+++ Records supplied +++

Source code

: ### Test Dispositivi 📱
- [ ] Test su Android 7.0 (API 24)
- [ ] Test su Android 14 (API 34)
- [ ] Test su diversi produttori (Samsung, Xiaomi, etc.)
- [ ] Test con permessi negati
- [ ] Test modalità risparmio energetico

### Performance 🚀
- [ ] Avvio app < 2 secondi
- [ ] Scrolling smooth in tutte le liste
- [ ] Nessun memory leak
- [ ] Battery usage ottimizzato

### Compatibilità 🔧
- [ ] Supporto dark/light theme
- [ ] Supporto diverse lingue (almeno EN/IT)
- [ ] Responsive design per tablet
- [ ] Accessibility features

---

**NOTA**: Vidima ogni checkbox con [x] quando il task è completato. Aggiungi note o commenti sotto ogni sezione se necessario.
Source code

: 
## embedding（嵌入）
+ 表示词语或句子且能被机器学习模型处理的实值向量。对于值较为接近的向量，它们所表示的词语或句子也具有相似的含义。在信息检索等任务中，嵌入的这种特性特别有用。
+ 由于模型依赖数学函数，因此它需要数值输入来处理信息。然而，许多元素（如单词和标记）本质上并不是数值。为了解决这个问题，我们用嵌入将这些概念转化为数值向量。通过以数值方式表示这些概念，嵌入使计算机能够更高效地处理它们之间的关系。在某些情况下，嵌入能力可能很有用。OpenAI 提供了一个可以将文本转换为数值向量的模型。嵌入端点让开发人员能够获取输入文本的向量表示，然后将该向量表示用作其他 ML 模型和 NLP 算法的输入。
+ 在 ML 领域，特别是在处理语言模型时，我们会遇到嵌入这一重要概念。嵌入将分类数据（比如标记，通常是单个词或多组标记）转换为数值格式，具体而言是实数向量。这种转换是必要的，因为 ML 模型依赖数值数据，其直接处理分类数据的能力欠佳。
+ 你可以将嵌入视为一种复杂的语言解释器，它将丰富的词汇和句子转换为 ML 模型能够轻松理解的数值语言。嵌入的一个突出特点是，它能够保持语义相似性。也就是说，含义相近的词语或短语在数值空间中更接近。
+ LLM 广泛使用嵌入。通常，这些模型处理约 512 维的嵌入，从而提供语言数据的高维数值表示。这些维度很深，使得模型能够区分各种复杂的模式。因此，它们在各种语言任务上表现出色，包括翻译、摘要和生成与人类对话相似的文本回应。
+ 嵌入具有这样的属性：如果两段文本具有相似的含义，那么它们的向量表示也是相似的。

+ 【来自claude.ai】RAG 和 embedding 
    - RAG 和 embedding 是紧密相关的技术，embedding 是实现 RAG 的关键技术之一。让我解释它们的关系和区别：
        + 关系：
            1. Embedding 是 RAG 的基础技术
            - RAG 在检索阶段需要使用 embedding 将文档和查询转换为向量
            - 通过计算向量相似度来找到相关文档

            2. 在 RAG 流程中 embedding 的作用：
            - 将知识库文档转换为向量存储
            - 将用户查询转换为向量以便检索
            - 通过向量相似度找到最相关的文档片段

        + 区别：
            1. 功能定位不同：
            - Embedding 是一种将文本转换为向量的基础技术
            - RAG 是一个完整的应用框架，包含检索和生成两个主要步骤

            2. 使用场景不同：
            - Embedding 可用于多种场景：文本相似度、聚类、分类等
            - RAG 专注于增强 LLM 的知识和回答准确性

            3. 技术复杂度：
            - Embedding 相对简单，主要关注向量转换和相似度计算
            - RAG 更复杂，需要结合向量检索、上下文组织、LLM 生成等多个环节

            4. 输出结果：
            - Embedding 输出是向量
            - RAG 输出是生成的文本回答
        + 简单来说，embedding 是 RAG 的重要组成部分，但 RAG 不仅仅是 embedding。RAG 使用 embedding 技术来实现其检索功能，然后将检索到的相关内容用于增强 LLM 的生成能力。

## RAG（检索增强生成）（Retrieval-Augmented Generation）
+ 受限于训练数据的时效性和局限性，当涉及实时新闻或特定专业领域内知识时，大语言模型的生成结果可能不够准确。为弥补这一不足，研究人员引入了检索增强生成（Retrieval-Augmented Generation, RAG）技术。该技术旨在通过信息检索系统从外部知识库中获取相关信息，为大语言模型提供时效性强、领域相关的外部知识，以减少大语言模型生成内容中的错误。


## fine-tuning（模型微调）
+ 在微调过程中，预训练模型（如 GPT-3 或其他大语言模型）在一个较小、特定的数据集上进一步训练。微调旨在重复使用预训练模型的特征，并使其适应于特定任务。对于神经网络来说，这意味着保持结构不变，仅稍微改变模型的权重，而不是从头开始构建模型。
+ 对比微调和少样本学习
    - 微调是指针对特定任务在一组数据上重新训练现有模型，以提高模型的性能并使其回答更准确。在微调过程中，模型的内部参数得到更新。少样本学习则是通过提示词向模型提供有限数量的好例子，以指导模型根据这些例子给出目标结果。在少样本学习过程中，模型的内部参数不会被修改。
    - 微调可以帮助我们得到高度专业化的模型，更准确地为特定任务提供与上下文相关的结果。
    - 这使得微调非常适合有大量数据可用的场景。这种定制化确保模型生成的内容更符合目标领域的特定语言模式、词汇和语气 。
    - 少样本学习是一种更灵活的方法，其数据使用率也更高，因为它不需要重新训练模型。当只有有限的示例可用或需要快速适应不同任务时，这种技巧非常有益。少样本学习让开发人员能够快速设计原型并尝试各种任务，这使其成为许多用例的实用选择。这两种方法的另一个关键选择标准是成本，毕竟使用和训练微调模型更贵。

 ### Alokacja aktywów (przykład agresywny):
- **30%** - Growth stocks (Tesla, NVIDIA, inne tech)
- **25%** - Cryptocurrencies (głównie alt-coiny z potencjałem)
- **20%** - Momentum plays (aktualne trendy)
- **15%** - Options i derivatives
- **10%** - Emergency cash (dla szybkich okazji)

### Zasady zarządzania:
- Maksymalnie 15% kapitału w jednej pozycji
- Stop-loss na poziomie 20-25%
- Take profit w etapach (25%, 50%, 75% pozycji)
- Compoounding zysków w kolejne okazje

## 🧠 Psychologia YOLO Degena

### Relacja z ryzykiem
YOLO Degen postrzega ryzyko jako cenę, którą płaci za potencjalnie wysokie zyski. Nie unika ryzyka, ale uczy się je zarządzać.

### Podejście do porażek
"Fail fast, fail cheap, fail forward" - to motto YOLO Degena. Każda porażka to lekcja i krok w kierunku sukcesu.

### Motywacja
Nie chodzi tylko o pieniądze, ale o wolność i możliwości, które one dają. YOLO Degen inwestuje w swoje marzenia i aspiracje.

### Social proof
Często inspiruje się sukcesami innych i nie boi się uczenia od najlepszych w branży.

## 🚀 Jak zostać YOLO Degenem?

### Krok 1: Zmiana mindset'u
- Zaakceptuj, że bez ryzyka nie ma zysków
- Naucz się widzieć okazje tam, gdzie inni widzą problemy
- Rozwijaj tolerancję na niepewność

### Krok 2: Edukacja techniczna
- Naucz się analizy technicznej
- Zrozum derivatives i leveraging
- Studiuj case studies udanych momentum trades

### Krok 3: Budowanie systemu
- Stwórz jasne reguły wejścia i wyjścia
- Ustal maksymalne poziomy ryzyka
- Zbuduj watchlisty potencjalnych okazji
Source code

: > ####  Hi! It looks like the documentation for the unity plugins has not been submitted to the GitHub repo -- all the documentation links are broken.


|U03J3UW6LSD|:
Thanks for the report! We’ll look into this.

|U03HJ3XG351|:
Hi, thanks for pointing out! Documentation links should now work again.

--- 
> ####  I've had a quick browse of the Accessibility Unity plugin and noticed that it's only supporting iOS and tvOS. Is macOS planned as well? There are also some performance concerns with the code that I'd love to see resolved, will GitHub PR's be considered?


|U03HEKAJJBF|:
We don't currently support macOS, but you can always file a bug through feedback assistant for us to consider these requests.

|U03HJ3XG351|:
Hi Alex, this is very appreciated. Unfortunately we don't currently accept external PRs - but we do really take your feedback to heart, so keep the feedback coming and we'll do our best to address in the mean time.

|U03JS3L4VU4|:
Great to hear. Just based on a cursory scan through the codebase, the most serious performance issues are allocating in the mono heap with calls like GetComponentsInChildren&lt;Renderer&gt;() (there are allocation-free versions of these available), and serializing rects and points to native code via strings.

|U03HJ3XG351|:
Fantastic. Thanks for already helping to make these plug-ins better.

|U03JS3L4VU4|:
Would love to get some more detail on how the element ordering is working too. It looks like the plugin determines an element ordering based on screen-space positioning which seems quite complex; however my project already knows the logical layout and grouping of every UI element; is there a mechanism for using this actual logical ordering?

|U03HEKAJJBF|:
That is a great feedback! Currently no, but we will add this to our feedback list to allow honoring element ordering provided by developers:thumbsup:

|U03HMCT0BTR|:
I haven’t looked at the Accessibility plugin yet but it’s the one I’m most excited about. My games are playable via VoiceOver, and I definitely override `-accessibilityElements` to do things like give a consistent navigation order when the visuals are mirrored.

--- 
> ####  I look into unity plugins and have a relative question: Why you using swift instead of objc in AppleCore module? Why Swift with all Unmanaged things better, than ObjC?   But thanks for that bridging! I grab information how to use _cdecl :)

+++

What you need to do - Please count the lines of the listing above that contain the string "pozycji", matching case exactly, and reply with the number alone.

Response - 2